Naturally, Gray and Wimmer believe their perverted morality is instructive. Clyde is defined by his rage against the system, so while his methods get portrayed as uncompromising and occasionally over-the-top, the film wants us to understand the righteousness of his cause. He is teaching us a lesson about justice (and, unwittingly, in the misuse of irony), toppling an unfair system, and attempting to create a new form of justice that can’t be gamed and manipulated by the so-called Constitution. To do this, he has to kill and maim a lot of people, simultaneously putting a major metropolitan city in a heightened state of terror, but it’s OK – after all, he’s a grieving husband and father.
But wait a minute. By inflicting a wave of mass murder on the Philadelphia justice system, Clyde also created a new generation of grieving family members.
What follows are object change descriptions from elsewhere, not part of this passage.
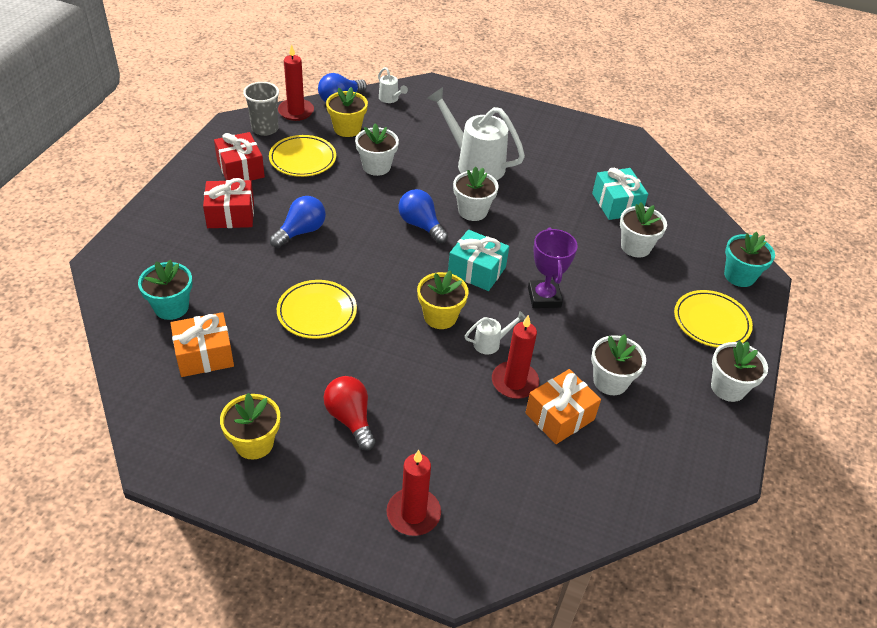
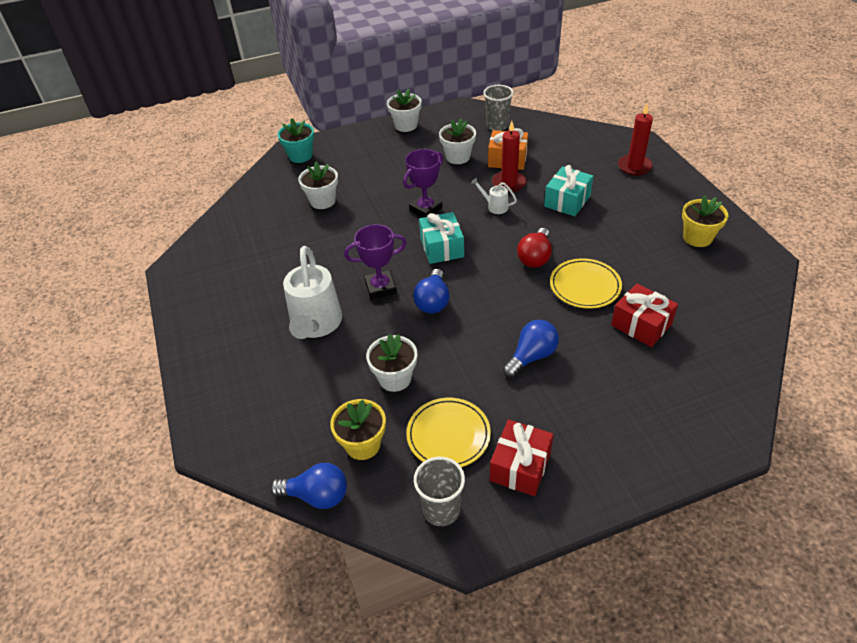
camera: 125 degrees left, 0 degrees up
(171, 307) = (696, 356): turquoise flower pot -> none
(204, 355) = (693, 305): orange gift -> none
(230, 215) = (577, 414): red gift -> red gift (641, 324)
(296, 111) = (381, 513): red candle -> none
(301, 231) = (531, 356): blue light bulb -> blue light bulb turned 135 degrees clockwise
(350, 419) = (626, 218): red light bulb -> red light bulb (535, 257)
(390, 99) = (271, 455): white watering can -> none
(440, 316) = (505, 236): yellow flower pot -> none
(472, 211) = (380, 288): white flower pot -> purple trophy
(616, 204) = (281, 230): turquoise gift -> turquoise gift (567, 201)
(643, 466) = (497, 126): none -> grey cup
(711, 322) = (359, 148): yellow plate -> none

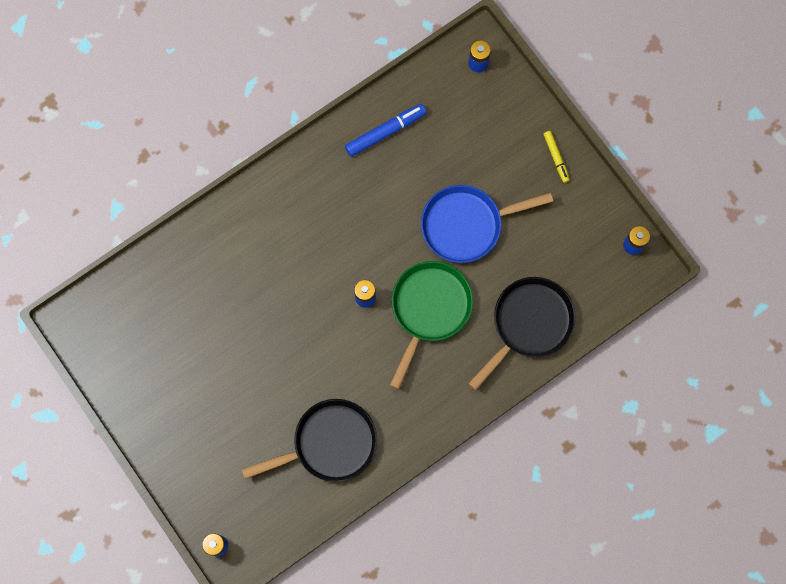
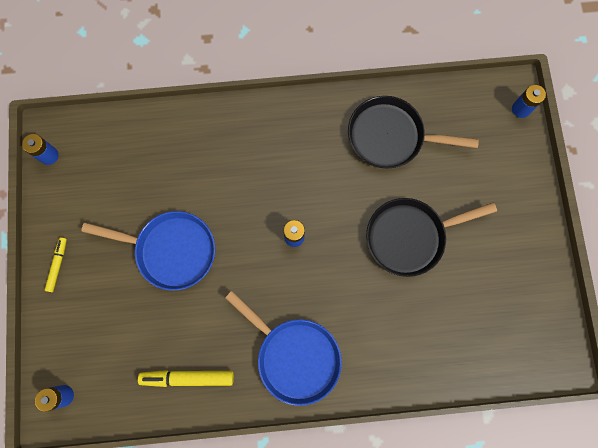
camera: 150 degrees left, 0 degrees up
(306, 198) = (294, 356): none -> blue pan
(385, 132) = (188, 378): blue marker -> yellow marker
(429, 309) = (247, 197): green pan -> none
(529, 324) = (174, 140): black pan -> black pan (410, 236)

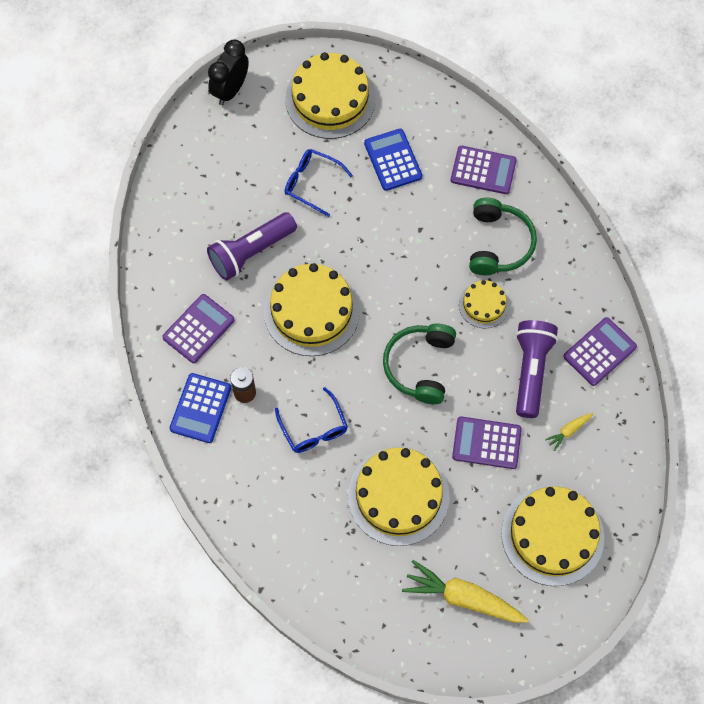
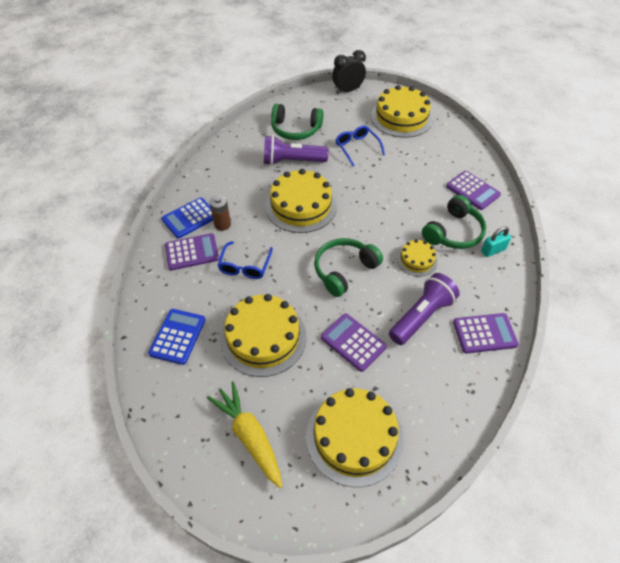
camera: 35 degrees right, 15 degrees down
(198, 329) = (227, 180): purple calculator -> purple calculator (192, 252)
(215, 198) = (295, 129): none -> green headphones
(392, 160) = (416, 159): blue calculator -> blue calculator (177, 336)
(551, 243) = (493, 250): none -> turquoise padlock
(568, 431) = (422, 371): yellow carrot -> none

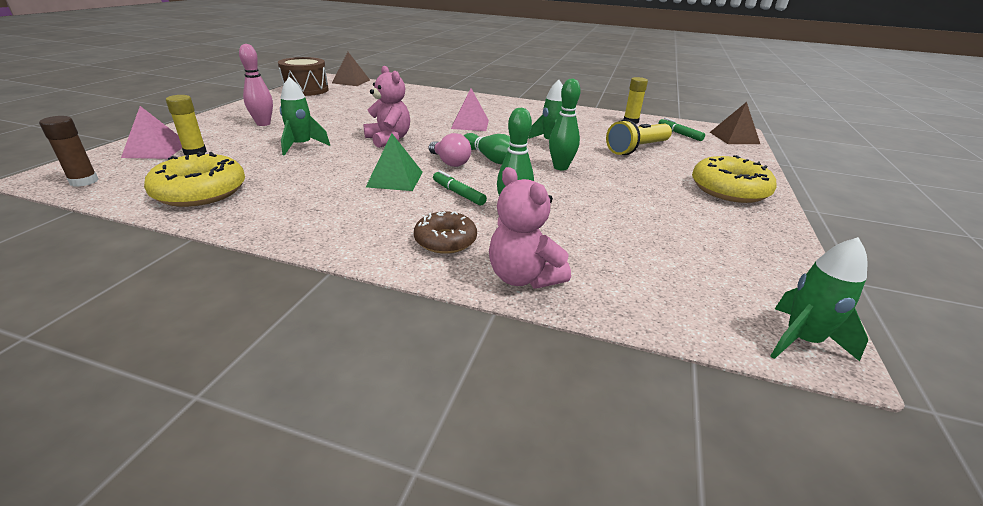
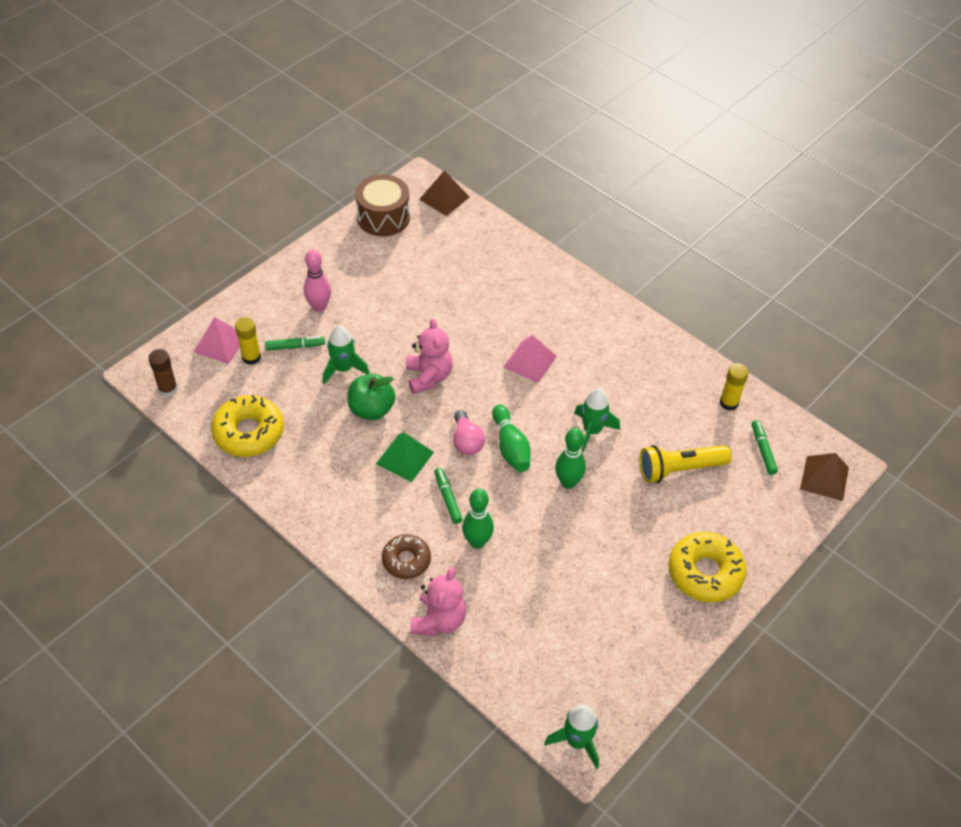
camera: 25 degrees right, 20 degrees up
(245, 142) = (295, 346): none -> green marker
(342, 160) = (371, 409): none -> green apple
(523, 277) = (439, 620): pink teddy bear -> pink teddy bear turned 150 degrees counterclockwise

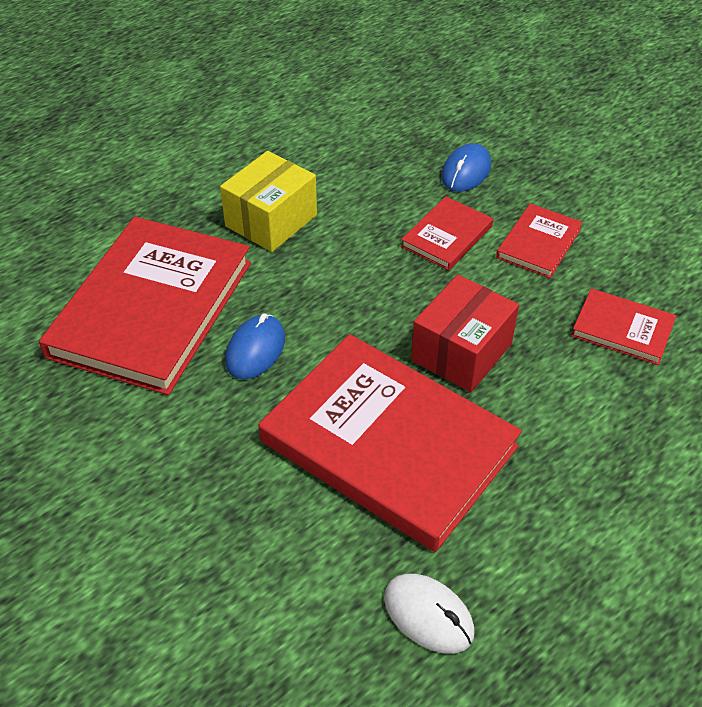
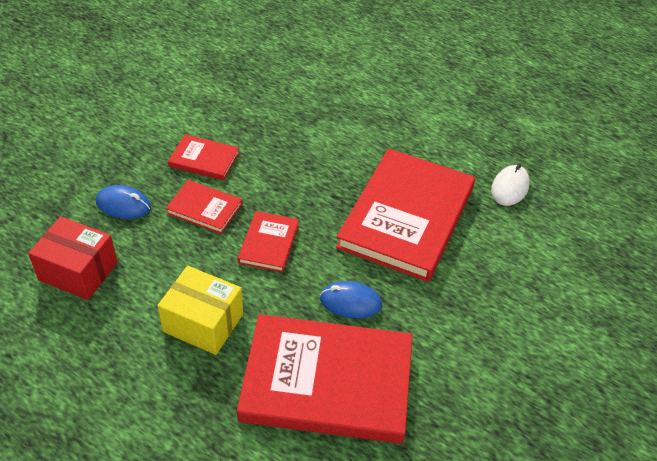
camera: 105 degrees left, 0 degrees up
(461, 352) = (319, 191): red box -> red box (78, 271)
(622, 329) = (278, 119): red book -> red book (269, 243)

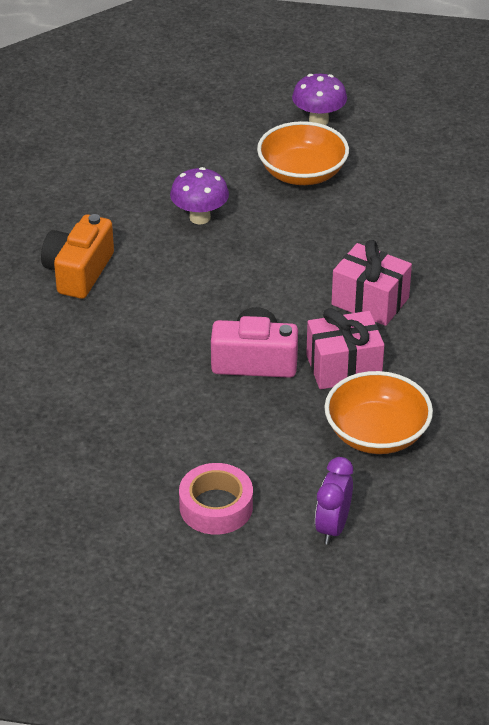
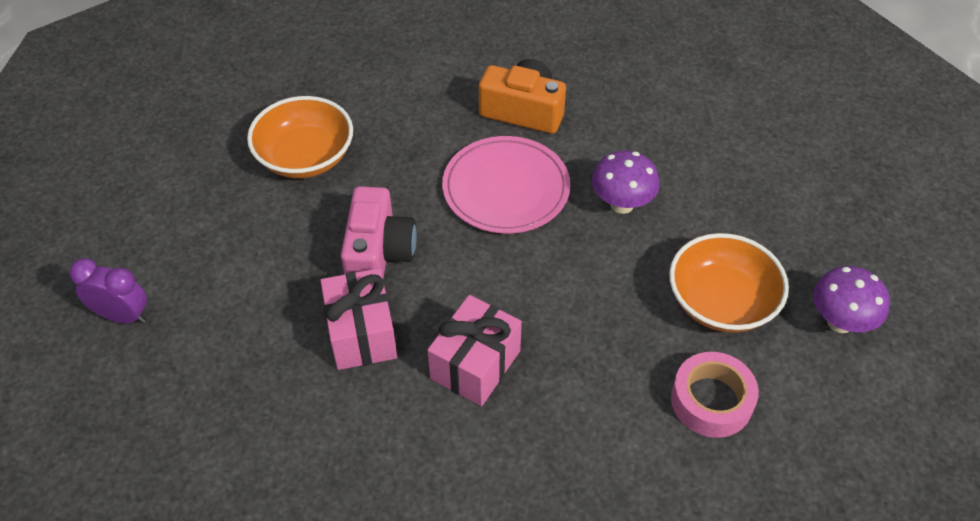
camera: 90 degrees right, 10 degrees up
(179, 284) = (506, 188): none -> pink plate
(216, 507) = (174, 222): pink tape -> pink tape (711, 401)
(376, 433) = (250, 361): orange bowl -> orange bowl (305, 157)

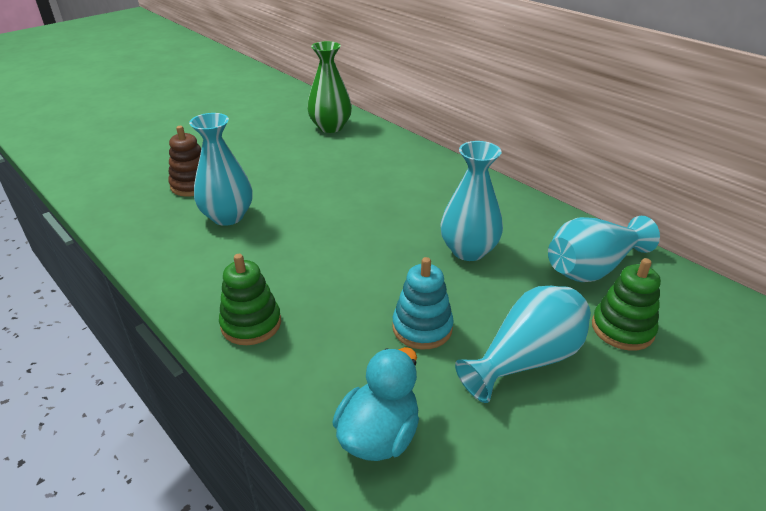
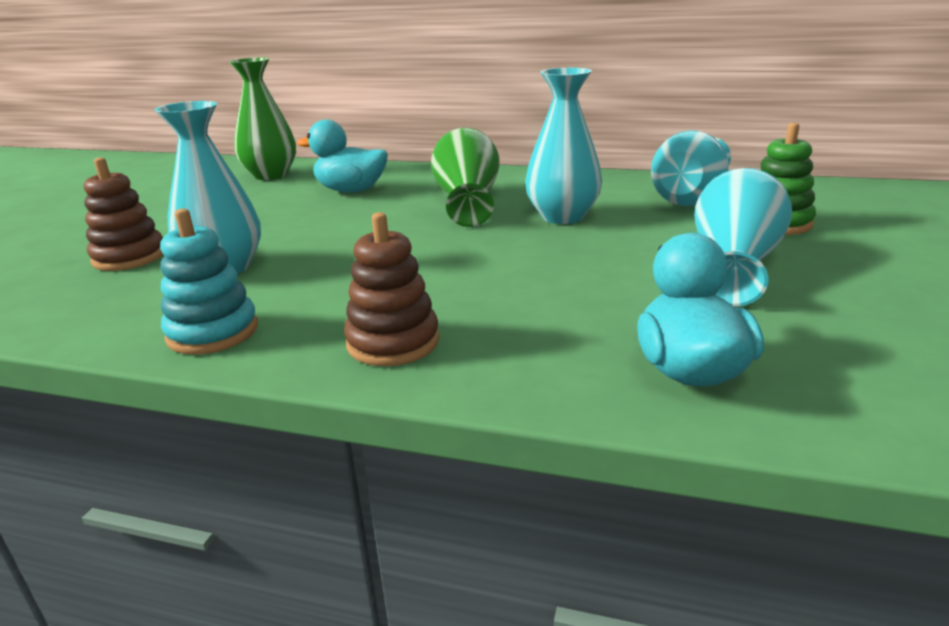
camera: 30 degrees left, 10 degrees down
(251, 324) = (393, 342): green stacking toy -> brown stacking toy
(362, 164) = (351, 190): none -> turquoise duck
(421, 207) = (467, 202): none -> green vase
(422, 328) = (602, 278): turquoise stacking toy -> turquoise stacking toy (213, 332)

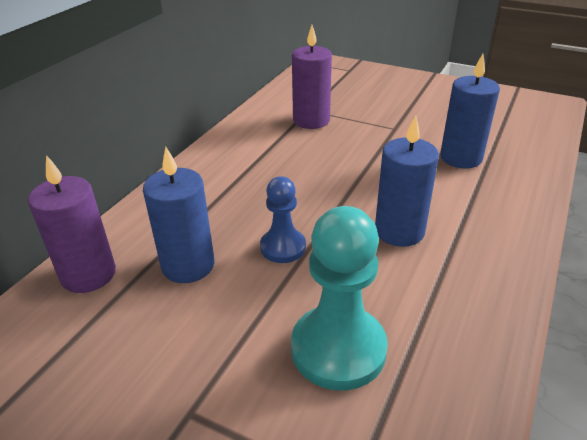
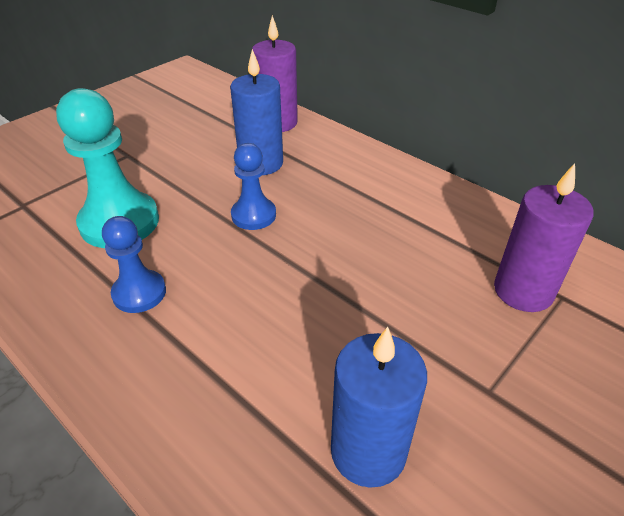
camera: 105 degrees right, 5 degrees up
(399, 231) = (230, 305): blue candle -> none
(423, 288) = (139, 293): none -> blue pawn

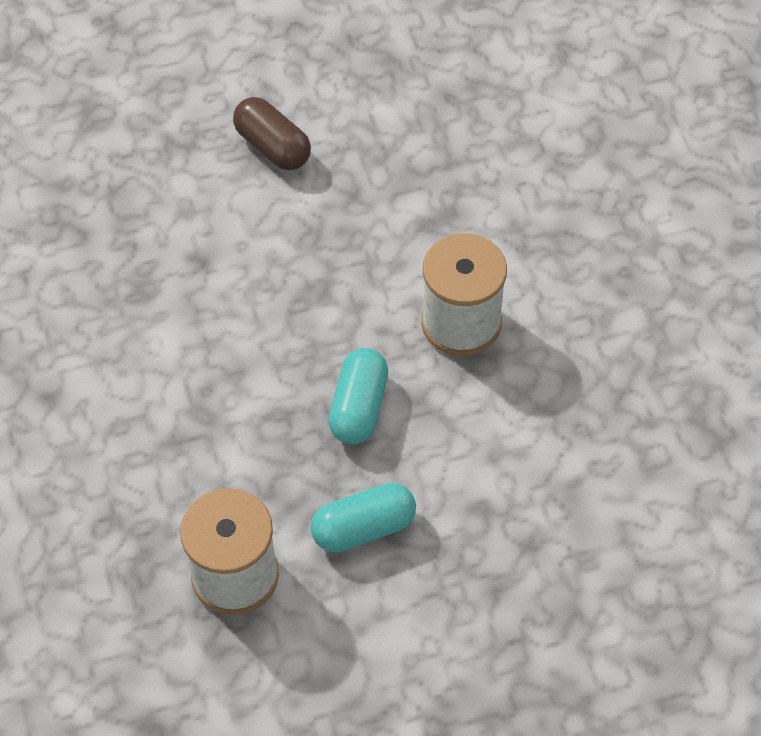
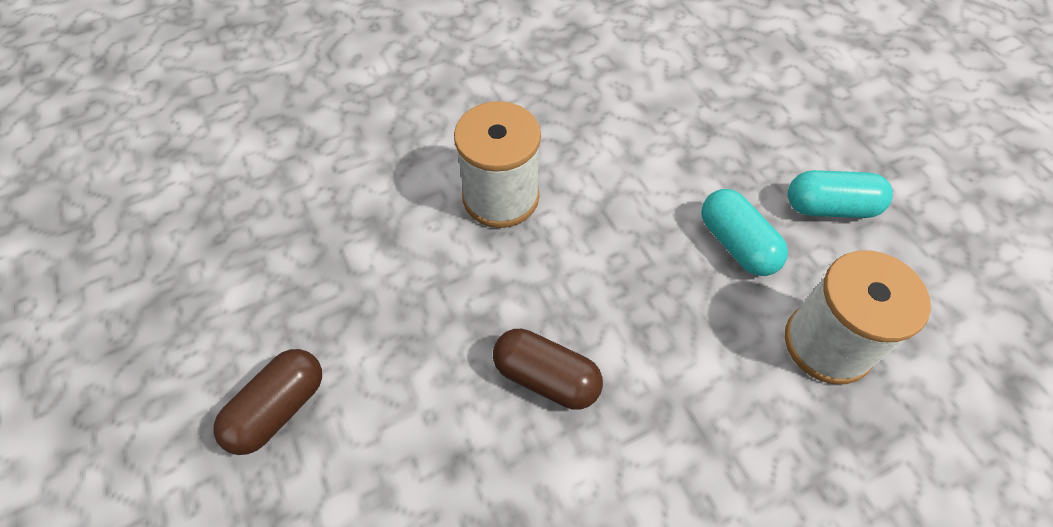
camera: 100 degrees left, 0 degrees up
(256, 333) = (546, 378): none -> brown capsule
(358, 407) = (612, 267): turquoise capsule -> turquoise capsule (830, 207)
Clyde may view the dozens of anonymous lawyers that he incinerated in a series of car bomb explosions as guilt-by-association proprietors of an unjust legal system who deserved to die, but it’s unlikely that their spouses, parents, siblings, and children would have felt the same way. That’s a significant potential dent in the supposed righteousness of Clyde’s elaborate revenge scheme, but Gray “solves” this riddle by never showing or mentioning the families of his victims, putting the focus on Nick’s troubled family instead.
When Nick kills Clyde at the end, detonating C4 explosives in his prison cell, it is meant to signify an end to deal-cutting and manipulating of justice, but also an end to the pattern of slaughter. If we take the film at its word, though, then what Nick did was rob the grieving families of Clyde’s victims of their inalienable right to torture and emasculate Clyde with a box cutter, while pumping him full of adrenaline and administering a saline IV so that he doesn’t pass out. It’s what the founding fathers would have wanted if they lived today, were all schizophrenic, and somehow mistook the Saw films for legal texts.